Baca juga: Kabar Gembira, Mulai Tahun Depan Uji KIR di Jepara Gratis
“Tidak ada pengajuan cuti untuk libur Lebaran tahun ini. Kalau pemerintah daerahnya kerja, kepala dinasnya tidak ada nanti kan bagaimana. Jadi ini tugas kita bersama untuk melayani masyarakat,” tegasnya.
Hal tersebut juga ditegaskan oleh Sekretaris Daerah (Setda) Jepara, Edi Sujatmiko yang akan menerbitkan surat edaran pelarangan cuti di dua hari tersebut.
Sementara untuk melakukan antisipasi dan persiapan jelang Ramadan dan Hari Raya Idul Fitri, Pemkab Jepara meminta kepada jajaran Dinas Perhubungan dan Kepolisian untuk terus melakukan koordinasi. Mengingat banyak permasalahan terkait kondisi jalur transportasi.
Baca juga: Banyak Istri di Jepara Menggugat Cerai, Munculnya Pabrik Garmen Dituding Jadi Penyebab
Selain banyaknya jalan rusak baik di jalur nasional, provinsi, kabupaten, bahkan di perdesaan yang ada di Jepara, tingginya tingkat mobilitas masyarakat menyebabkan beberapa rusa jalan rawan mengalami kemacetan bahkan menbulkan kecelakaan.
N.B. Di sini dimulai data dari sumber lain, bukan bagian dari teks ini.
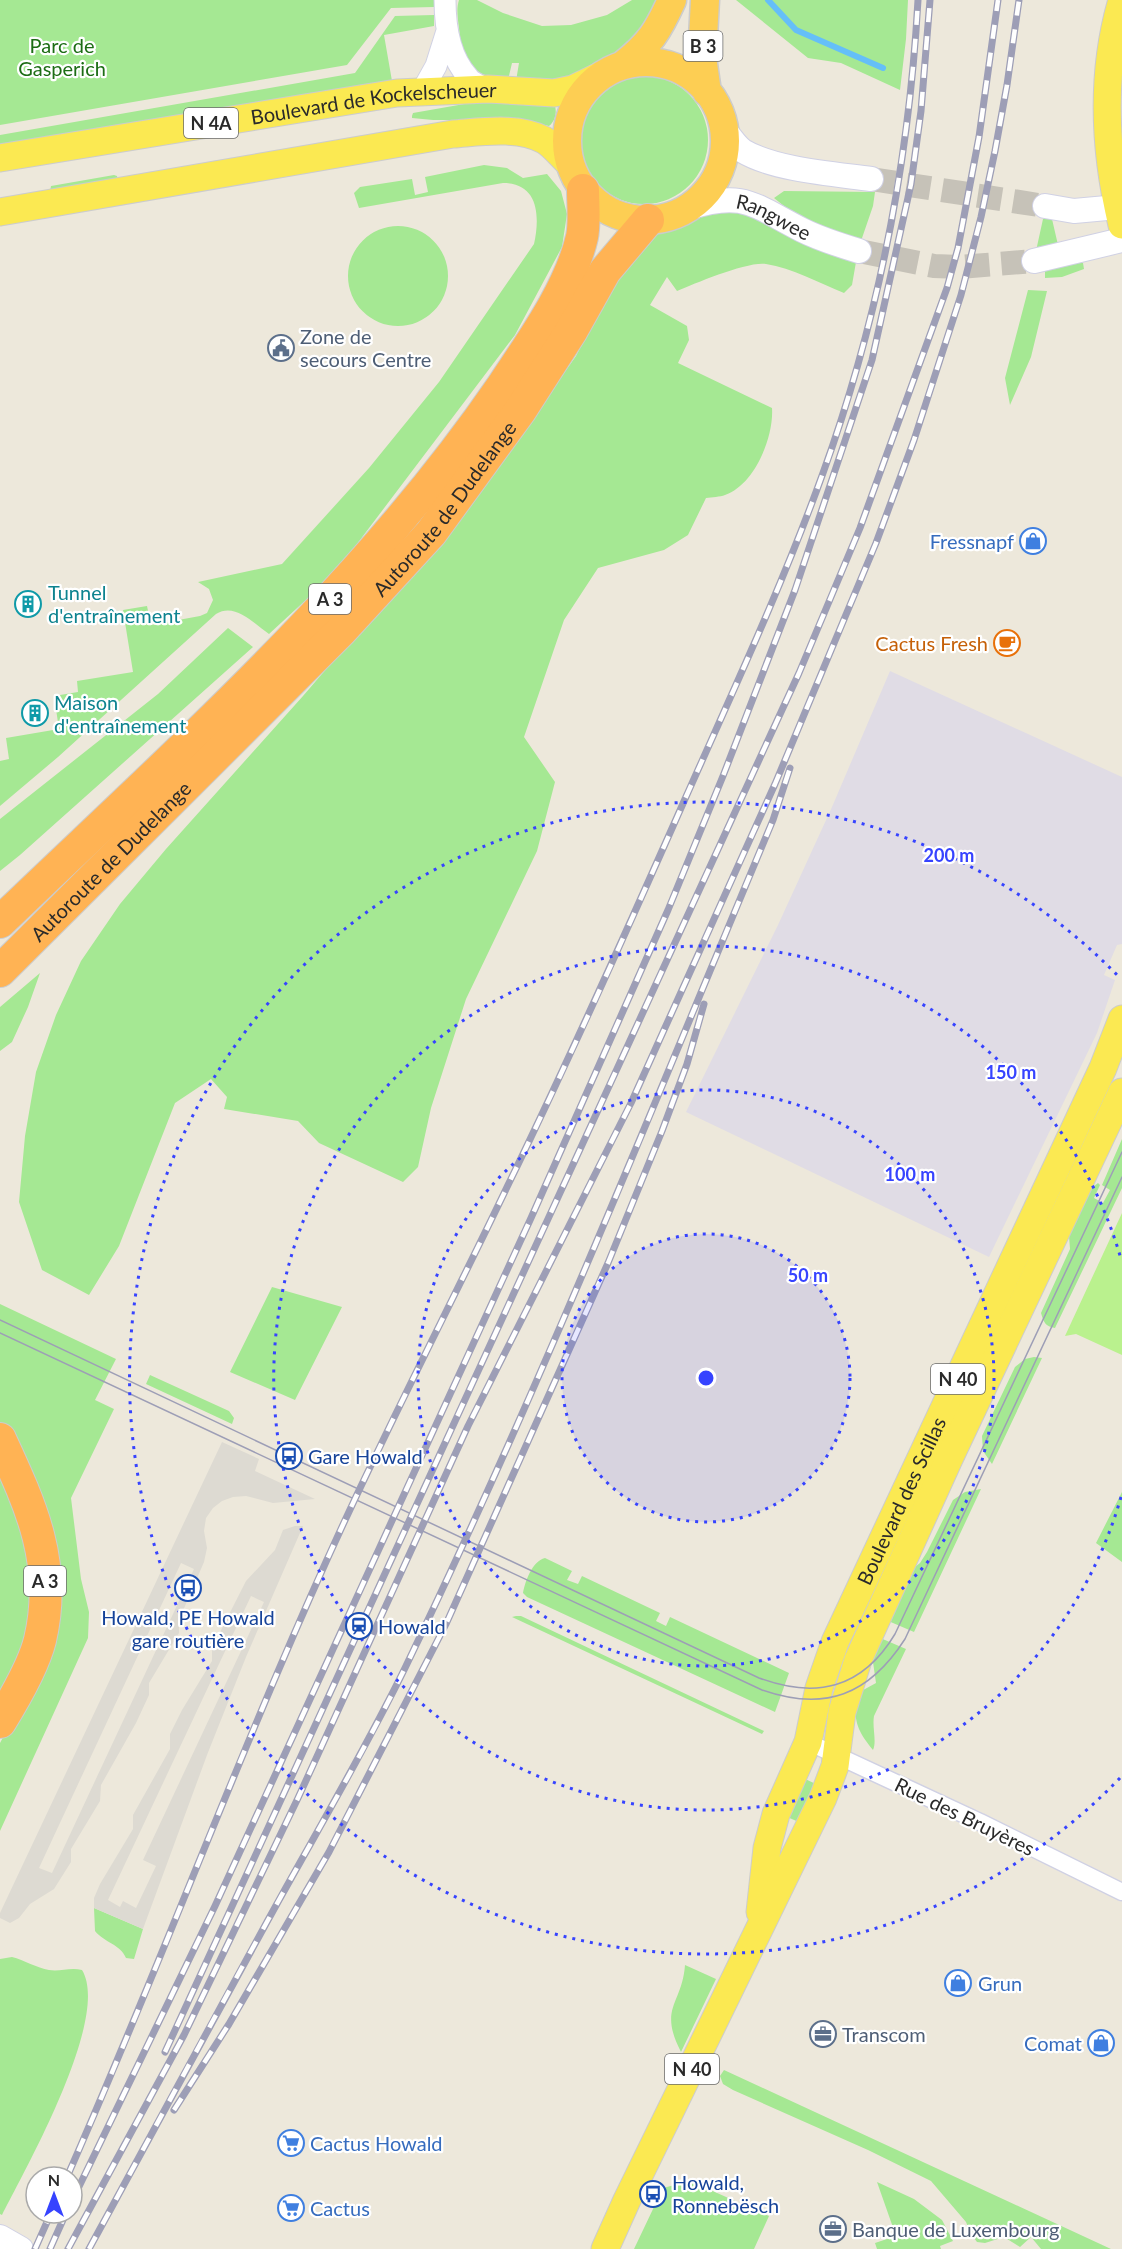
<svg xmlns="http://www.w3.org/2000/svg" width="1122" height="2249" font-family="Lato,sans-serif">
<rect width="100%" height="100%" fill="#ede8db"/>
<!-- industrial -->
<path fill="#e0dce5" d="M890 671 1122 777V944L1117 945 1104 975 1115 980 1097 1033 989 1257 686 1112 778 925 832 807Z"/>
<!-- green -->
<path fill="#a5e893" d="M0 0H434V7L391 8 347 65 0 125Z
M459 0H477L503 13 542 26 571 25 607 15 632 0H658L650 19 624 48 581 71 558 80 516 81 519 63H512L508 80C473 78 462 61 459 28 458 19 456 9 459 0Z
M736 0H908L906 39 900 90 841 63 808 58Z
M434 15V26L384 35 392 81 0 149V135L355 73 395 16Z
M580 140a64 64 0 1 1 128 0a64 64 0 1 1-128 0Z
M487 100 555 106C557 113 555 121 549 126L524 120H433L412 118V116L413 113Z
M484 165 507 168 523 178 547 174 561 191 567 214 562 247 515 335 335 573 269 634C253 623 235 602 216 614L58 757 0 806V761L9 759 6 738 59 729 54 696 78 692 77 681 133 672 123 610 147 606 151 625 200 616 207 613 213 600 209 589 198 582 282 564 369 468 439 382 534 244C540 217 539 183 503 183L359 208 354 193 360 187 412 179 415 195 428 192 425 177Z
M114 175 117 176 118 181 50 192 51 186Z
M784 191 875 192 873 206 861 241 799 218 774 198Z
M730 211 746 213 856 262 852 285 844 293C819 283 792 268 766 264 748 261 696 283 677 291L667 277 650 305 687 326 689 340 678 363 772 408C774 436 755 485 725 495 720 497 712 497 706 498L688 535 664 550 598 568 564 620 524 737 555 782 537 851 466 999 431 1108 418 1167 403 1182 319 1143 298 1121 224 1109 227 1097 211 1079 175 1103 119 1246 89 1295 42 1270 19 1202 25 1136 36 1072 56 1015 81 961 120 904 166 849 303 696 491 477 576 356 616 276 652 235 682 225 710 213Z
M1043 219H1052L1058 245 1036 251Z
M348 276a50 50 0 1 1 100 0a50 50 0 1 1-100 0Z
M1073 263H1083L1084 269 1062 277 1045 278V270Z
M1028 290 1047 291 1031 357 1010 405 1005 378Z
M228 628 253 647 20 855 0 871V819L158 694Z
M40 973 28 1007 12 1042 0 1051V1007Z
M1122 1139V1188L1055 1328C1045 1326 1044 1323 1041 1313L1070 1249 1069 1236 1088 1191 1098 1183 1100 1185 1094 1198 1103 1203 1110 1190 1102 1185Z
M272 1287 342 1307 295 1400 230 1372Z
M0 1304 116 1359 95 1400 114 1409 71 1498 81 1579 89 1612 88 1638 0 1831V1743L25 1696 48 1645 20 1449 0 1422Z
M1034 1357 1042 1358 992 1464 983 1451 982 1436 1015 1367 1025 1359Z
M150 1375 229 1411 234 1418 232 1424 146 1384Z
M0 1462 23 1507 34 1601 20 1658 0 1691Z
M981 1489 914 1632 886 1620 910 1571 920 1563 927 1552 953 1500 965 1492Z
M1122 1492V1562L1096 1543Z
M545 1558 572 1571 567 1580 578 1584 582 1576 660 1613 656 1621 666 1626 670 1617 789 1673 775 1712 527 1597 523 1593C525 1582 532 1561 545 1558Z
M516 1616H521L764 1731 762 1734 512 1617Z
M878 1637 906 1649 874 1716C872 1727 877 1742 873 1750 856 1729 854 1721 856 1694L876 1683 872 1655Z
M803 1778 818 1785 801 1823 785 1816Z
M94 1908 143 1929 134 1959 126 1958C120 1944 105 1943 95 1931Z
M12 1957C24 1960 37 1968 49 1970 60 1972 70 1967 82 1970 111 2017 26 2168 2 2215L0 2214V1959Z
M685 1965 716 1979 681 2052C658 2007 682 2005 685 1965Z
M724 2070 1111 2249H1041L1031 2237 1020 2247 1004 2237 985 2243 977 2242 971 2234 966 2222 931 2181 868 2150 733 2090 723 2084 720 2076Z
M690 2181 769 2216 754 2249H634L663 2188Z
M877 2182 914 2199 942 2220 953 2241 940 2246 941 2249H877L875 2243 896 2236Z"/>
<!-- pitch -->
<path fill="#baf18e" d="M1122 1213V1355L1076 1334 1065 1336Z"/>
<!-- plaza -->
<path fill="#dddad2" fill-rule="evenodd" d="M222 1442 259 1459 255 1471 315 1499 273 1503 246 1496 233 1497 222 1501 213 1508 206 1518 204 1531 207 1548 204 1562 179 1620V1633L149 1683V1695L136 1723 101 1785 100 1801 71 1849V1862L54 1889 30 1904 19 1918 10 1923 0 1918V1913ZM181 1563 194 1569 52 1873 39 1868Z
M295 1526H303L246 1657 207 1755 143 1929 94 1908V1898L100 1884 133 1829V1815L170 1749V1734L182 1710 212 1661V1648L246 1581 275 1550 283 1530ZM251 1596 264 1602 143 1860 156 1866 136 1908 123 1901 120 1907 108 1900Z"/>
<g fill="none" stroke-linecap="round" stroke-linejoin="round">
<!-- stream -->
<path stroke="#65bff8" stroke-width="6" d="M768 0 796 30 883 68"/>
<!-- secondary-tunnel -->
<path stroke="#c6c2b8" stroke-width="24" stroke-dasharray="24 12" stroke-linecap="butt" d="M871 179 1045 206
M859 251 934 266 960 267 1034 261"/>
<defs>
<path id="minor" d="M808 1742 980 1822 1122 1892"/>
<path id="tertiary" d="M445 0C445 26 450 57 468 77 472 83 482 86 488 89
M422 91 436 66 447 31"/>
<g id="secondary">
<path d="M725 130C730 137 736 146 743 151 775 170 834 174 871 179"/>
<path d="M1045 206 1074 211 1118 207"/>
<path id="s1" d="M688 208C744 190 753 205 802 230 820 239 839 245 859 251"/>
<path d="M1034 261 1122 240"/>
<path d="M0 2237 21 2249"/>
</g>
<g id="primary">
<path d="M1122 0C1100 75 1104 150 1122 225"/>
<path id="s2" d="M0 158 397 93 488 89 554 93 573 89 602 75"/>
<path d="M0 212 453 134C481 132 518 126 544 140 553 145 561 156 569 163"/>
<path id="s3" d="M760 1912 767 1848 776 1814 808 1742 819 1688 835 1642 1103 1068 1122 1019"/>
<path d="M605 2249 627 2200 823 1798 835 1766 842 1712 858 1660 949 1459 1122 1092"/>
</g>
<path id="trunk" d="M705 0 702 57 707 92
M567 141a79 79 0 1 1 158 0a79 79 0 1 1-158 0Z
M623 65C650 44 658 31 672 0"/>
<g id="motorway">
<path d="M0 922C177 752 364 588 503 385 532 341 570 289 582 237 585 223 583 205 583 190"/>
<path id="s4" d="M0 971 341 631 431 533 520 411 572 330 605 271 648 220"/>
<path d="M0 1439C31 1506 58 1564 40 1640 34 1664 13 1701 0 1722"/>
</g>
</defs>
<!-- minor casing -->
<use href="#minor" stroke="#d0d1e4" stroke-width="19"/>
<!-- tertiary casing -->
<use href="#tertiary" stroke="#d0d1e4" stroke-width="23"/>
<!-- secondary casing -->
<use href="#secondary" stroke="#d0d1e4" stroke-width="26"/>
<!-- primary casing -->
<use href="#primary" stroke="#ccc" stroke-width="29"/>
<!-- trunk casing -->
<use href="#trunk" stroke="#ccc" stroke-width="31"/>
<!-- motorway casing -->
<use href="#motorway" stroke="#ccc" stroke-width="34"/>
<!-- minor -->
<use href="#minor" stroke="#fff" stroke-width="16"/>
<!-- tertiary -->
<use href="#tertiary" stroke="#fff" stroke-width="21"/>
<!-- secondary -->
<use href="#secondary" stroke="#fff" stroke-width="24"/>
<!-- primary -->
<use href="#primary" stroke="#fbe952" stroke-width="27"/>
<!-- trunk -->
<use href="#trunk" stroke="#fdce53" stroke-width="28"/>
<!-- motorway -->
<use href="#motorway" stroke="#ffb354" stroke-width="32"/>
<!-- tram -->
<path stroke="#9d9eb6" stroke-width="1.5" d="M0 1320 759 1678C816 1699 862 1689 895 1634L1122 1152
M0 1333 762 1690C825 1712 869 1695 905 1639L1122 1177"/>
<defs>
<path id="rail" d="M165 2052 799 673 860 528 947 288 958 248 979 137 998 0
M174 2110 229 2024 329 1852 446 1624 608 1263 662 1131 687 1064 704 1004
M67 2177C172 1939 260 1695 373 1461 417 1369 464 1277 508 1185 570 1058 628 928 685 799 733 691 783 584 823 473 878 321 909 161 918 0
M72 2201 215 1906 531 1218 668 910 723 776 795 590 872 360 911 184 921 111 930 0
M35 2249 51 2213
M50 2249 66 2213
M68 2249 184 2035 298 1798 468 1426 631 1103 775 784 876 543 914 440 961 295 981 217 995 151 1007 85 1019 0
M89 2249C149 2139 208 2029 268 1920 314 1836 363 1754 405 1668 539 1390 654 1104 773 820L790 768"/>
</defs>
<!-- rail casing -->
<use href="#rail" stroke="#9d9eb6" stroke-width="7"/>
<!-- rail -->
<use href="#rail" stroke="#fff" stroke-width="4.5" stroke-dasharray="14" stroke-linecap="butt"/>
</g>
<!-- distance rings -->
<circle cx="706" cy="1378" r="144" fill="#3643ff" fill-opacity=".12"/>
<g fill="none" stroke="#3643ff" stroke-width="3" stroke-dasharray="3 6">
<circle cx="706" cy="1378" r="144"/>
<circle cx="706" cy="1378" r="288"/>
<path d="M1121 1497A432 432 0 1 1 1121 1259"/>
<path d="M1120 1778A576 576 0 1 1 1120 978"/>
</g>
<!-- icons -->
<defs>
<symbol id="civic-ring" viewBox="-11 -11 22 22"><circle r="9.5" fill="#fff" stroke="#5c6f8a" stroke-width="1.5"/><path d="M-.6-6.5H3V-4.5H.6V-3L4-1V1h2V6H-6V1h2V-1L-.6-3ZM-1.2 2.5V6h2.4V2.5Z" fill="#5c6f8a"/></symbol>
<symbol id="shop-ring" viewBox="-11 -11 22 22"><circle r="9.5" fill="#fff" stroke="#3f7fe0" stroke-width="1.5"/><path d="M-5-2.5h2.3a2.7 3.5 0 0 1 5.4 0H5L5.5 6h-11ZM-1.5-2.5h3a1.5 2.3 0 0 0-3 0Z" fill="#3f7fe0"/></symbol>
<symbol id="building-ring" viewBox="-11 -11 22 22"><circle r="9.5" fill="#fff" stroke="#0f9aa8" stroke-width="1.5"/><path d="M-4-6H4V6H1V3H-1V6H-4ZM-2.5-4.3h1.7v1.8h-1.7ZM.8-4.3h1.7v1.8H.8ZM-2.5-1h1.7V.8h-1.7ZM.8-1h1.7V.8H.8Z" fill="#0f9aa8"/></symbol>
<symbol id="cafe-ring" viewBox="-11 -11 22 22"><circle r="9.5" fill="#fff" stroke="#e8710a" stroke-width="1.5"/><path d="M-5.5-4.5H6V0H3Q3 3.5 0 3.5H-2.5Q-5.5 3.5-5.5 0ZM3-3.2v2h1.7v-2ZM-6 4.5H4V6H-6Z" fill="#e8710a"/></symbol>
<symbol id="bus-ring" viewBox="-11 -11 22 22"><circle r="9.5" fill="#fff" stroke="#1a4fb4" stroke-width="1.5"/><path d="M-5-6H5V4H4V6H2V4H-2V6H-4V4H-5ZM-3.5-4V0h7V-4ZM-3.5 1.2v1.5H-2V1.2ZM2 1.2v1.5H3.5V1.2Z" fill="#1a4fb4"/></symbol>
<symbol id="station-ring" viewBox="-11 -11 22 22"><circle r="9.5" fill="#fff" stroke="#1a4fb4" stroke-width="1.5"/><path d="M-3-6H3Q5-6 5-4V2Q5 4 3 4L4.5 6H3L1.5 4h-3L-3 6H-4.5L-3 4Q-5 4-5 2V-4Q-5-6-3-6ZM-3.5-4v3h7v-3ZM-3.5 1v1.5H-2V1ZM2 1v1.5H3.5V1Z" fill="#1a4fb4"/></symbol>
<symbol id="office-ring" viewBox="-11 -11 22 22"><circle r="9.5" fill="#fff" stroke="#5c6f8a" stroke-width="1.5"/><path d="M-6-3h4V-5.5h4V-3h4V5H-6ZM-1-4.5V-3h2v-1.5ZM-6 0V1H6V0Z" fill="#5c6f8a"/></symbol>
<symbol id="supermarket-ring" viewBox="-11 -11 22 22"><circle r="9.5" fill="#fff" stroke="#3f7fe0" stroke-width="1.5"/><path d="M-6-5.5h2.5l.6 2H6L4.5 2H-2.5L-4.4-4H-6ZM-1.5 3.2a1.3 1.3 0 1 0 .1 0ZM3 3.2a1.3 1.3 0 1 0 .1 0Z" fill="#3f7fe0"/></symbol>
</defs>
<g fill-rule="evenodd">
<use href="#civic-ring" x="266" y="333" width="30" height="30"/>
<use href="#shop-ring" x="1018" y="526" width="30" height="30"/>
<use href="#building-ring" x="13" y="589" width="30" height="30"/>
<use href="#cafe-ring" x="992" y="628" width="30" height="30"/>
<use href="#building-ring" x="20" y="698" width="30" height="30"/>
<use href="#bus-ring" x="274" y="1441" width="30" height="30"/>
<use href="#bus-ring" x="173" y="1573" width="30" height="30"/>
<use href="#station-ring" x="344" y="1611" width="30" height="30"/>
<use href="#shop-ring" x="943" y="1968" width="30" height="30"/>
<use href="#office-ring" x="808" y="2019" width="30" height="30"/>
<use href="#shop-ring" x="1086" y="2028" width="30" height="30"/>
<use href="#supermarket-ring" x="276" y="2128" width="30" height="30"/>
<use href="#bus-ring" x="638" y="2179" width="30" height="30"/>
<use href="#supermarket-ring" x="276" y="2193" width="30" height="30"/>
<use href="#office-ring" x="818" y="2214" width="30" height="30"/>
</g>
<g text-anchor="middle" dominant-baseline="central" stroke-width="4.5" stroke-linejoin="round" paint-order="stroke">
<!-- shield labels -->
<g fill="#fff" stroke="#6a6a6a" stroke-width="1.5">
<rect x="683.5" y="31" width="39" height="30" rx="4.5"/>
<rect x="184" y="108" width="54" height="30" rx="4.5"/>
<rect x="309" y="584" width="42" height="30" rx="4.5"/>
<rect x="931" y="1364" width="54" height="30" rx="4.5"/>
<rect x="24" y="1566" width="42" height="30" rx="4.5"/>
<rect x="665" y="2054" width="54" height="30" rx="4.5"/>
</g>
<g font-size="18" font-weight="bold" fill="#2a2a2a">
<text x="703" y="46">B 3</text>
<text x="211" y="123">N 4A</text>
<text x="330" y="599">A 3</text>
<text x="958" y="1379">N 40</text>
<text x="45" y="1581">A 3</text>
<text x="692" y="2069">N 40</text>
</g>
<!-- park labels -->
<g font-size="20" fill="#1c6d14" stroke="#fff">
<text x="62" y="45">Parc de<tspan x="62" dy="23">Gasperich</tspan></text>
</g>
<!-- street labels -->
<g font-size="20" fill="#2a2a2a" stroke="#fff">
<text stroke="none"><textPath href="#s2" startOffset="378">Boulevard de Kockelscheuer</textPath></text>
<text stroke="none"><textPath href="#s1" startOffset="90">Rangwee</textPath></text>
<text stroke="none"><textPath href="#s4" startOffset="642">Autoroute de Dudelange</textPath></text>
<text stroke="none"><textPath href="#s4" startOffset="156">Autoroute de Dudelange</textPath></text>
<text stroke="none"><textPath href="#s3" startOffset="438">Boulevard des Scillas</textPath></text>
<text transform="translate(965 1816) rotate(26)">Rue des Bruyères</text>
</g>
<!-- service labels -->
<g font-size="20" fill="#4e5e75" stroke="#fff" text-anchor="start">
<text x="300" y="336">Zone de<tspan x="300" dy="23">secours Centre</tspan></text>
<text x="842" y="2034">Transcom</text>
<text x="852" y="2229">Banque de Luxembourg</text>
</g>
<!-- shop labels -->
<g font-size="20" fill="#366cbe" stroke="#fff" text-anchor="start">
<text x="1014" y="541" text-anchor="end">Fressnapf</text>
<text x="978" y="1983">Grun</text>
<text x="1082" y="2043" text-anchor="end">Comat</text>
<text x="310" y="2143">Cactus Howald</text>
<text x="310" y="2208">Cactus</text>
</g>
<!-- culture labels -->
<g font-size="20" fill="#0d838f" stroke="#fff" text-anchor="start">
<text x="48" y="592">Tunnel<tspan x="48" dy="23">d'entraînement</tspan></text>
<text x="54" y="702">Maison<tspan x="54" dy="23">d'entraînement</tspan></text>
</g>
<!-- food labels -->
<g font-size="20" fill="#c56008" stroke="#fff" text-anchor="end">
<text x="988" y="643">Cactus Fresh</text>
</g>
<!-- transit labels -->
<g font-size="20" fill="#164399" stroke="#fff" text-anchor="start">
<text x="308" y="1456">Gare Howald</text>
<text x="188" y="1617" text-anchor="middle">Howald, PE Howald<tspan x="188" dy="23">gare routière</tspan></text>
<text x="378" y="1626">Howald</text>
<text x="672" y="2182">Howald,<tspan x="672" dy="23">Ronnebësch</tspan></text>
</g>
</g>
<circle cx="706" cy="1378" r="9" fill="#3643ff" stroke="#fff" stroke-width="3"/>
<g font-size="18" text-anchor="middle" font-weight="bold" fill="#3643ff" stroke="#fff" stroke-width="4.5" stroke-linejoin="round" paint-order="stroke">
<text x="949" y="862">200 m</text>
<text x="1011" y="1079">150 m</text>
<text x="910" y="1181">100 m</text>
<text x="808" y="1282">50 m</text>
</g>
<!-- north arrow -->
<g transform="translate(54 2195)"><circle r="28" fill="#ffffff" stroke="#aaaaaa" stroke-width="1.5"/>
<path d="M0-4.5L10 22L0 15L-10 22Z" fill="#3643ff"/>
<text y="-9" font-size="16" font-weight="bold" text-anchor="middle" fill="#2a2a2a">N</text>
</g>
</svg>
Sejumlah jalan tersebut antara lain ruas jalan di perempatan Nalumsari-Mayong, perempatan Gotri, depan Terminal Pecangaan, simpang tiga BRI Jepara, simpang empat Tugu Kartini, serta di sekitar daerah Alun-alun. Diharapkan ada pemantauan serta pengalihan di area jalan tersebut.